Mesmo quando Israel lançou uma grande invasão da cidade de Gaza, Hamad ofereceu pouca indicação de que a pressão militar de Israel está afetando as principais posições de negociação do grupo.
Com as negociações congeladas e uma nova proposta dos EUA para encerrar a guerra circulando entre os países árabes, fica claro que os Estados Unidos continuarão sendo o principal participante das negociações em torno de qualquer possível acordo de cessar -fogo e reféns.
Portanto, foi especialmente notável ouvir Hamad mais crítico do que conciliatório em seus comentários sobre os EUA e Trump.
Hamad acusou o presidente dos EUA de dar “The Green Light” para a tentativa de Israel de assassiná -lo (que os EUA nega) e nos acusou negociadores de “perder sua credibilidade” ao recuperar propostas anteriores.
“Eles não podiam provar que são um mediador honesto e neutro”, disse Hamad.
Ainda assim, ele disse que acredita que o caminho para acabar com a guerra percorre Trump.
Trump, disse ele, deve “impor sua posição a Israel para parar a guerra”.
“Mas acho que não é fácil confiar no Sr. Trump ou confiar no governo americano o tempo todo”, disse Hamad. “Eles vestem os óculos de Israel. Eles adotam a posição israelense.”
Duas semanas depois que ele e outros líderes do Hamas foram alvo de Doha, os líderes do Hamas ficaram com uma conclusão clara: em nenhum lugar é seguro para eles.
Qualquer senso de segurança que existia na capital do Catar – um refúgio de longa data para as autoridades do Hamas, com o acordo tácito dos EUA e Israel – agora foi destruído. O mesmo acontece com a confiança entre Israel e Catar, um canal crítico para a diplomacia de backchannel.
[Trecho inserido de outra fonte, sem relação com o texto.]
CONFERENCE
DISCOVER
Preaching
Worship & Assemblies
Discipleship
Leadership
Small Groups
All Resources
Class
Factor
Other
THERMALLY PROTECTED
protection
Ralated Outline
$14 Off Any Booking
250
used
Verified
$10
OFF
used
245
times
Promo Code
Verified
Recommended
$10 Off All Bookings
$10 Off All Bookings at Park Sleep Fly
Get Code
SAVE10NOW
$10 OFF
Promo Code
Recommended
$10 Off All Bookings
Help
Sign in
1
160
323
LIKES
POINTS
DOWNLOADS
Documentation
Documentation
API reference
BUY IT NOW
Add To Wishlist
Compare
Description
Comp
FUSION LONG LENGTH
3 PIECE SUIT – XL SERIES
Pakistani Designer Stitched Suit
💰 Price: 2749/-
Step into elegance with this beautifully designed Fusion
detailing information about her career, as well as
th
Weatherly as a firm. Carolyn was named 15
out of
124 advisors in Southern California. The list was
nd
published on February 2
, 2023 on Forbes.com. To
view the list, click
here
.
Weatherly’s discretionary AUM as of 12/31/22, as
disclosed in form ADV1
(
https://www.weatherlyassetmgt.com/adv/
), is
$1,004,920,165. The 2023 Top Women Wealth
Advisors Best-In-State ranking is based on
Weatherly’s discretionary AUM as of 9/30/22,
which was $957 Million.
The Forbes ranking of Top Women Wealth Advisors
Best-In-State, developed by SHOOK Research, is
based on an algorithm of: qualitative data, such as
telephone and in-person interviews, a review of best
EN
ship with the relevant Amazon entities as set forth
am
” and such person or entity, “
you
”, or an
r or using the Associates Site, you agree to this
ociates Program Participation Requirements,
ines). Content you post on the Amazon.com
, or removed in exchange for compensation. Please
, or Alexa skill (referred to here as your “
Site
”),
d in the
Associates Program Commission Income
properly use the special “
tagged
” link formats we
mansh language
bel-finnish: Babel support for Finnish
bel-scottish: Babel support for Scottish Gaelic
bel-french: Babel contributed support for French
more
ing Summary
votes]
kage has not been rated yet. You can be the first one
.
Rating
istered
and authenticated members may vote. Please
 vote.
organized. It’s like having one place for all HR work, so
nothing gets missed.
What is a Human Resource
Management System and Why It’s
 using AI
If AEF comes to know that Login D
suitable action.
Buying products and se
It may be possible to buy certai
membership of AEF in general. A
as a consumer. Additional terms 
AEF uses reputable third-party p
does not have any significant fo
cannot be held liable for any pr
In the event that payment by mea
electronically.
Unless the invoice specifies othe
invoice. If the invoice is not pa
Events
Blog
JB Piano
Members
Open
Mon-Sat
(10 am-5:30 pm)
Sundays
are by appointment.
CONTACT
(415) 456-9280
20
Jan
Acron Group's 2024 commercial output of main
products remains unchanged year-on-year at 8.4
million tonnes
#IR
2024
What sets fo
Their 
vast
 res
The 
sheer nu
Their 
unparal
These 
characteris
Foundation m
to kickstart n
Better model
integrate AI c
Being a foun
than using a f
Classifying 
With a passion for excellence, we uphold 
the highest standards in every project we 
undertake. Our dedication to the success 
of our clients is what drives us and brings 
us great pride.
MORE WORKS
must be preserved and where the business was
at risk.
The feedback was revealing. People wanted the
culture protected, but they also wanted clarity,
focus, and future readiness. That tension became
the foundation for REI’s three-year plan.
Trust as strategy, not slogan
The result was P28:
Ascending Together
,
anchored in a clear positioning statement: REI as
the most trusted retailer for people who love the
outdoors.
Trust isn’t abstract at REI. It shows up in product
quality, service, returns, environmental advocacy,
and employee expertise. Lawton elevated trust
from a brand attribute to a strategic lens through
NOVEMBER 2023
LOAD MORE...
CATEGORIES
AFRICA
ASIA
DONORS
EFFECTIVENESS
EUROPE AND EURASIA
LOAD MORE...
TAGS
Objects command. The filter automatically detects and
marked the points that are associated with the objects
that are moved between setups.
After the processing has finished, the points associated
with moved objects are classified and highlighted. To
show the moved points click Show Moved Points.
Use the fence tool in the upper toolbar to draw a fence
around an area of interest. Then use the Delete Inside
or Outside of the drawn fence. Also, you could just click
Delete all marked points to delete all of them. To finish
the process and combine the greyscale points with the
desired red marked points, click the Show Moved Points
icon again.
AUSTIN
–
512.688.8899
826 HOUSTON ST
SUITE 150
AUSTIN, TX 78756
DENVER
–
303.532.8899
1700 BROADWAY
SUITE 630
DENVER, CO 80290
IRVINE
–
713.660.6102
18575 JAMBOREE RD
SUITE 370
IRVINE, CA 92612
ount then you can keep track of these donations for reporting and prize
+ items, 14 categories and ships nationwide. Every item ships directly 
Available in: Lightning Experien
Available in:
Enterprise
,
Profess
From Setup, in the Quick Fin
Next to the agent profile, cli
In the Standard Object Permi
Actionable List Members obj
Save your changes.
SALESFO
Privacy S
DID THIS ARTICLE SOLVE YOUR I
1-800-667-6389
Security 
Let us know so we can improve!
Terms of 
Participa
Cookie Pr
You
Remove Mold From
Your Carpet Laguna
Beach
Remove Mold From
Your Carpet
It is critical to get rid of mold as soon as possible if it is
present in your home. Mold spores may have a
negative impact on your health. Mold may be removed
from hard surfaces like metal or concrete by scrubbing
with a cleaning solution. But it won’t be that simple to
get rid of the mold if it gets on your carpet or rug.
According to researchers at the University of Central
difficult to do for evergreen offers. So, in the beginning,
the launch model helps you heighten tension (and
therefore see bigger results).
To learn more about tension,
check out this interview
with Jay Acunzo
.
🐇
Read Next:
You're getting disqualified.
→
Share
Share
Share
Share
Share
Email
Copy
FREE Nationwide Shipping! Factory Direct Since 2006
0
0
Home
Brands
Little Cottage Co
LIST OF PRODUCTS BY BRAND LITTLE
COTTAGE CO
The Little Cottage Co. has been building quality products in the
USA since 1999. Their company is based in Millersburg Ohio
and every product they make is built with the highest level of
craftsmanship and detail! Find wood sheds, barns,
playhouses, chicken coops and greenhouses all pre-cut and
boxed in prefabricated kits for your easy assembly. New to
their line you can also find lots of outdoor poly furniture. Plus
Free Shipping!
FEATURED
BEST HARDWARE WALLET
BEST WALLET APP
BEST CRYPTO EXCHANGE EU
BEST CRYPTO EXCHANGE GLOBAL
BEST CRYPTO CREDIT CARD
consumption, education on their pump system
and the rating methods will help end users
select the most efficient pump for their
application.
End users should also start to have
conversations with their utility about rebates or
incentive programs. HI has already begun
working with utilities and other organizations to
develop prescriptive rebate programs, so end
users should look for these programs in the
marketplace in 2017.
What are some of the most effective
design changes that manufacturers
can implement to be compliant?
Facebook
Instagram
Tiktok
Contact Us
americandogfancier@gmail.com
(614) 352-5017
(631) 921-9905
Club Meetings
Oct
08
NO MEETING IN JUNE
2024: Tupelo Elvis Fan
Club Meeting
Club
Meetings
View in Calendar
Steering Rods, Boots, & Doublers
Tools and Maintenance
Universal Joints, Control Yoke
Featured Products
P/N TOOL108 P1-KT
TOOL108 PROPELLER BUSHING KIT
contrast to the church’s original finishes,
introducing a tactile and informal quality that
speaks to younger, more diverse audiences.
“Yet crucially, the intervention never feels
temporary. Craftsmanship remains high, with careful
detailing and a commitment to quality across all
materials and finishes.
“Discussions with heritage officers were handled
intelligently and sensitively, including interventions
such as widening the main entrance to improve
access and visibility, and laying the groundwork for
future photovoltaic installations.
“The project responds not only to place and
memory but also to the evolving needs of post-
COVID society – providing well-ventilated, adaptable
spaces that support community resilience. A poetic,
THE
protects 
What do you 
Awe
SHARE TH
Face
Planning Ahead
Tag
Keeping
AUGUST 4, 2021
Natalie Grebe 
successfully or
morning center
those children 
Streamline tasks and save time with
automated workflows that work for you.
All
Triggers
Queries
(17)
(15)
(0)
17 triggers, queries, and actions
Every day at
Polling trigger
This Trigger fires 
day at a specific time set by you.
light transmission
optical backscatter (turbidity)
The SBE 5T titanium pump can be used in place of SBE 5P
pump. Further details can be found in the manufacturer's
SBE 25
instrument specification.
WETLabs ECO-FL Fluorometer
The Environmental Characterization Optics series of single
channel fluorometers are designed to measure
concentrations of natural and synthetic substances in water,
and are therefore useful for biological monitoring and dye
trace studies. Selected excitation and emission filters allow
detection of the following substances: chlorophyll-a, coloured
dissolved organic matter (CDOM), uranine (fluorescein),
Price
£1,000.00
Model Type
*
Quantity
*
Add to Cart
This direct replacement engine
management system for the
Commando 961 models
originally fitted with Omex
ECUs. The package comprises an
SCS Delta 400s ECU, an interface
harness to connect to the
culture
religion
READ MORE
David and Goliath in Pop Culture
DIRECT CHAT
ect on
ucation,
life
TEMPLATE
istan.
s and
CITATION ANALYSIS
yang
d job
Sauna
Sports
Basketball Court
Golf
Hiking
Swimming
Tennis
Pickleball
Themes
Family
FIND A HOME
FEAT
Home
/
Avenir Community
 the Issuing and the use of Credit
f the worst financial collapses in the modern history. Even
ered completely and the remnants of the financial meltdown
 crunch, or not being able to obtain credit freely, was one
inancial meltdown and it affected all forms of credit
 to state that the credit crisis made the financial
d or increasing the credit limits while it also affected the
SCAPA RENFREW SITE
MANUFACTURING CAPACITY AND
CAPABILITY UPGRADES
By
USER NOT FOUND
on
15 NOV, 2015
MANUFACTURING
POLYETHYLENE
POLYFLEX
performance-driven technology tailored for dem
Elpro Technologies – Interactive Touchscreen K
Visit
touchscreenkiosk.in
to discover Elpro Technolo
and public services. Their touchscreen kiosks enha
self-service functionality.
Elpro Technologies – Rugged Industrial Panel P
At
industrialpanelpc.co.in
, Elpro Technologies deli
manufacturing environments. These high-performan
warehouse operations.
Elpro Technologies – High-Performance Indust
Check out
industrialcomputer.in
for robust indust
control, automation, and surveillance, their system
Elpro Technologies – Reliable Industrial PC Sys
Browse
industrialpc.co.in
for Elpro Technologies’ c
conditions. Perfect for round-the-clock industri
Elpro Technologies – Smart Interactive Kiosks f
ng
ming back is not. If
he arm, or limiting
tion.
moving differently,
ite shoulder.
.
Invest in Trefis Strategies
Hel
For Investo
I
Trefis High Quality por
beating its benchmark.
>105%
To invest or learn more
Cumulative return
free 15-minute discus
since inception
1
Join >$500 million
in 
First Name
“Não, ninguém pode estar seguro”, disse Hamad quando perguntado se ele se sente seguro em Doha. “(Israel) é um estado louco. Eles poderiam fazer o que você espera.”
Essa preocupação com a segurança ficou clara quando a CNN chegou para a entrevista com Hamad em Doha. Seus detalhes de segurança realizaram uma varredura completa: nenhum telefone foi permitido na sala; Até as canetas foram coletadas para inspeção de última hora antes do início da entrevista.
Nadeen Ebrahim contribuiu com relatórios adicionais.